The director of the Instituto Cervantes, Luis García Montero, will visit New Delhi from 6 to 8 July to promote Spanish in the country, where it has recently become one of the languages offered in secondary education. Over two days, García Montero will hold working meetings with Indian authorities, a meeting with Hispanists and will present the first translation of "Don Quixote" into Sanskrit, the classical language of India.
The programme will begin on Wednesday 6 July with meetings between the Director of Cervantes and the President of the Indian Council for Cultural Relations, Vinay Sahasrabuddhe, and the Director General of the Indian Chamber of Commerce, Rajeev Singh. In the afternoon, García Montero will hold a session with Hispanists at the Cervantes in New Delhi.

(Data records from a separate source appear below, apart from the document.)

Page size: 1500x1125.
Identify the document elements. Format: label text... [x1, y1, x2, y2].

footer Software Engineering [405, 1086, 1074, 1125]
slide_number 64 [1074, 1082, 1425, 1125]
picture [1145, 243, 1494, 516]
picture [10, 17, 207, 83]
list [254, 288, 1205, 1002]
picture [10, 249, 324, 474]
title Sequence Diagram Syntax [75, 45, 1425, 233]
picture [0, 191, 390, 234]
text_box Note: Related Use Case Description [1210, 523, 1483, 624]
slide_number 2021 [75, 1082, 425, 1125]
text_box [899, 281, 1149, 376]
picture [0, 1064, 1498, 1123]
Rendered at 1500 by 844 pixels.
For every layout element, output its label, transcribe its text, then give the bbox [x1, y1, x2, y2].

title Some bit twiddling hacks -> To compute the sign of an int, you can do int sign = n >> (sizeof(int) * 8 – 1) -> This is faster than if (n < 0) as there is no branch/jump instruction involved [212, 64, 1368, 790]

Afterwards, in the auditorium of the centre, the director will present the Sanskrit translation of "Don Quixote" (6 p.m. local time), a work that was promoted by the American book collector Carl Tilden Keller (1872 - 1955) and carried out by the Brahmins Jaghdar Zadoo and Nityanand Shastri from an 18th century English translation of this universal work.
This volume, edited by the University of Pune and published for the first time, contains the translation of eight chapters of the first part of Don Quixote and presents the Sanskrit translation and the English parts on facing pages. It also includes a description of the reception of Cervantes' classic in India, a study on the history of its translation and an audiobook, read by Professor Shrikant Bahulkar.

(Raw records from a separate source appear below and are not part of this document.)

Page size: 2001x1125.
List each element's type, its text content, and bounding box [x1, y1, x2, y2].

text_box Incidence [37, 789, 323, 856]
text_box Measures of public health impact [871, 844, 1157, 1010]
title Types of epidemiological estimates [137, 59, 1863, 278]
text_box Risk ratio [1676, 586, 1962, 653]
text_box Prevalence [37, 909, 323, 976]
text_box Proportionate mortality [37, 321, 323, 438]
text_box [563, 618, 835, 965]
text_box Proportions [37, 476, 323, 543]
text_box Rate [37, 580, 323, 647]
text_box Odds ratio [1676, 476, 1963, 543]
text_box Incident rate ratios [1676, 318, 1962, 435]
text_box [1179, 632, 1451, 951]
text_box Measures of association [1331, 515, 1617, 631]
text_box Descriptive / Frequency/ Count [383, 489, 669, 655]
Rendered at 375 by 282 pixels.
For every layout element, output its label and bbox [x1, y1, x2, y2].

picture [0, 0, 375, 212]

In addition to the Director of Cervantes and the Spanish Ambassador to India, José María Ridao, the event will be attended by the son of the last Maraja of Kashmir, the diplomat and writer Karan Singh; the German professor and author of the publication, Dragomir Dimitrov; the grandson of one of the translators, Surindar Nath Pandita; and the professor of Sanskrit and Pali, Mahesh Deokar.
The programme of activities of the Director of the Instituto Cervantes in India will end on Thursday 7 July with a literary meeting at Sahitya Akademi, the Indian National Academy of Letters, an organisation dedicated to the promotion of literature in the languages of the South Asian country.

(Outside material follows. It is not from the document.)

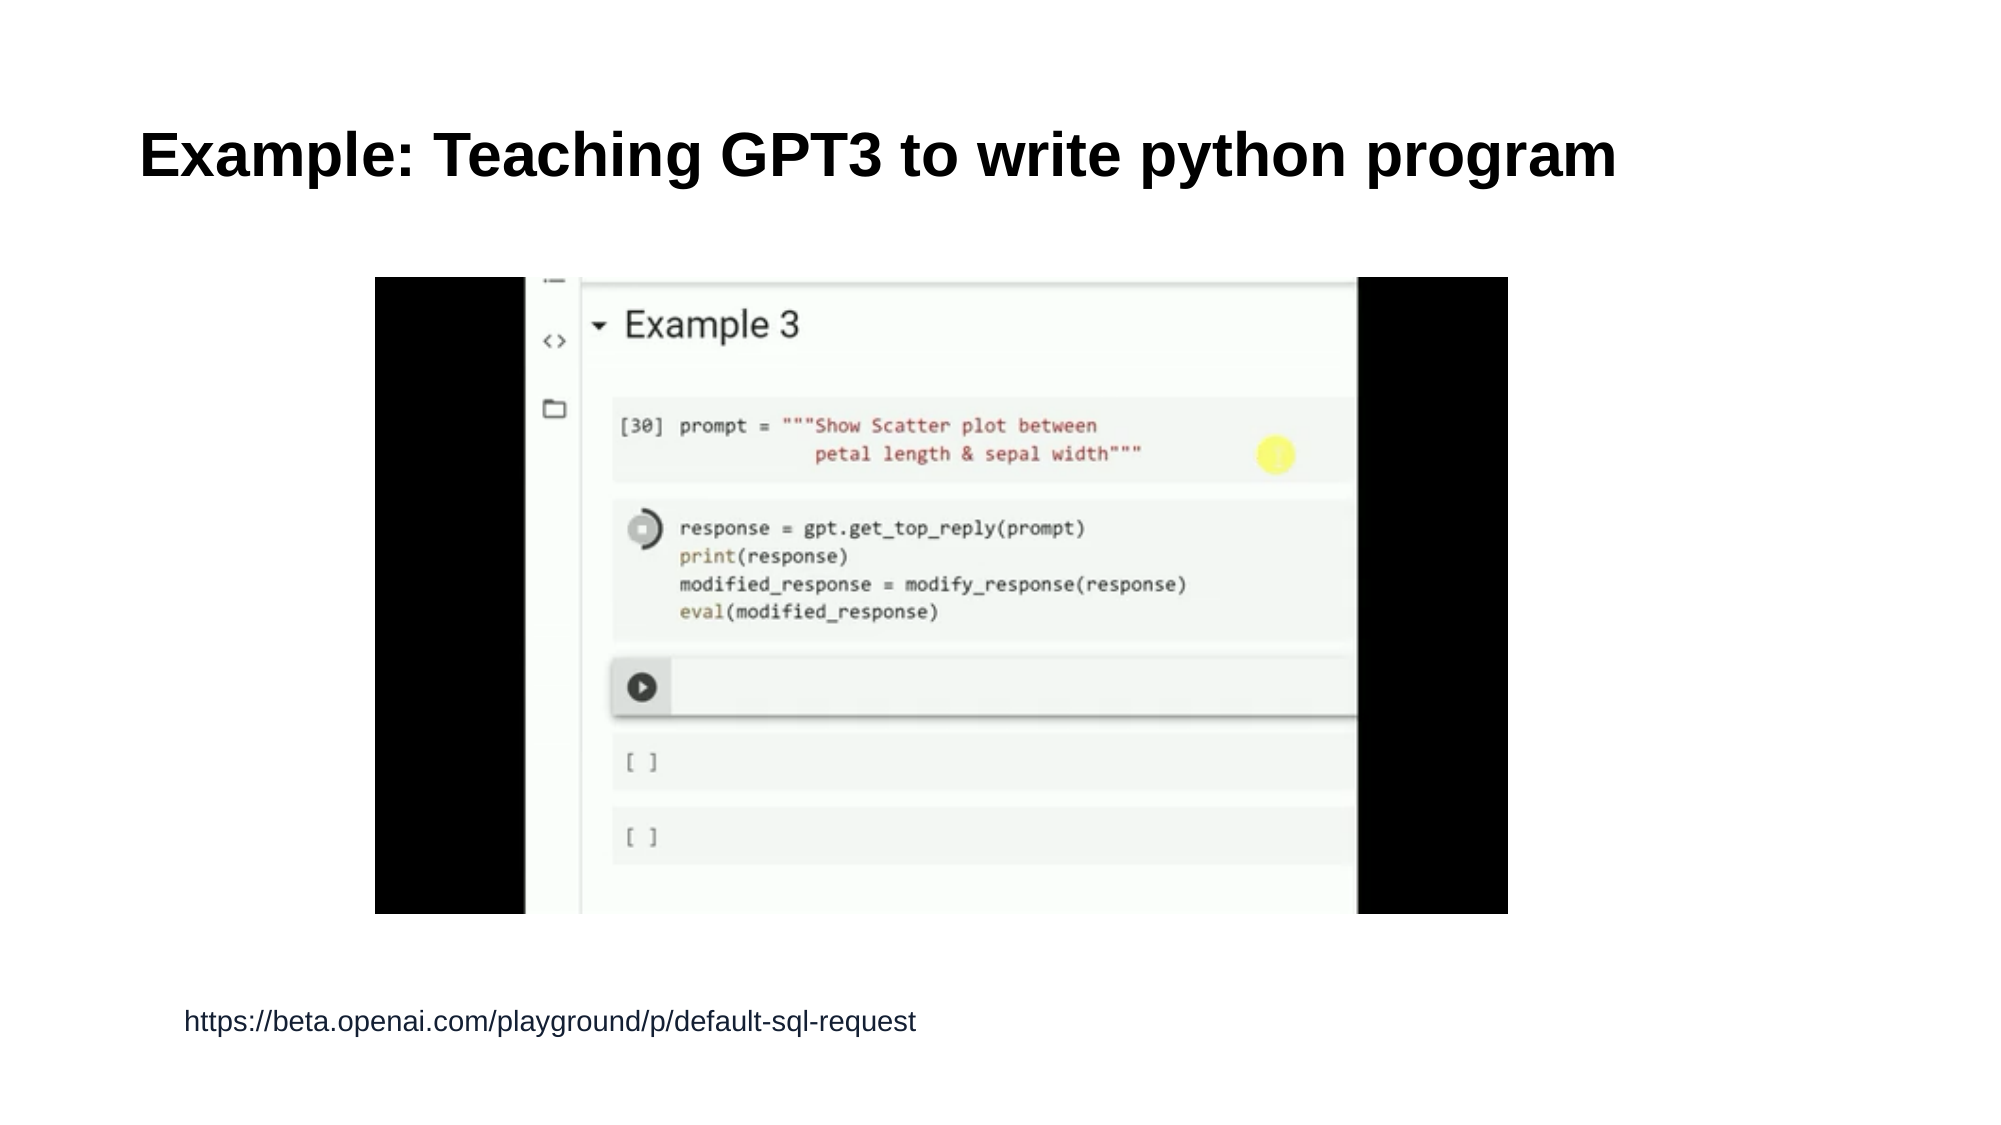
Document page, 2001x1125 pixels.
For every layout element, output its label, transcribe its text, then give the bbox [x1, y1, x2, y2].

title Example: Teaching GPT3 to write python program [136, 111, 1818, 249]
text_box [374, 275, 1509, 915]
text_box https://beta.openai.com/playground/p/default-sql-request [181, 998, 921, 1040]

This visit contributes to strengthening relations with India, a country with a high demand for Spanish classes, as demonstrated by the figures for the New Delhi centre; inaugurated in 2009, it is currently the centre with the highest volume of teaching activity in the network, with almost 300,000 hours/student and more than 6,000 enrolments in the 2021/2022 academic year.
For this reason, the Instituto Cervantes will open in Bangalore, the fourth largest city in terms of population and considered the Silicon Valley of the country due to its numerous technology companies and research institutions, an extension of the Cervantes that will offer Spanish courses from 2023.
Submitted by José Antonio Sierra, Hispanismo advisor.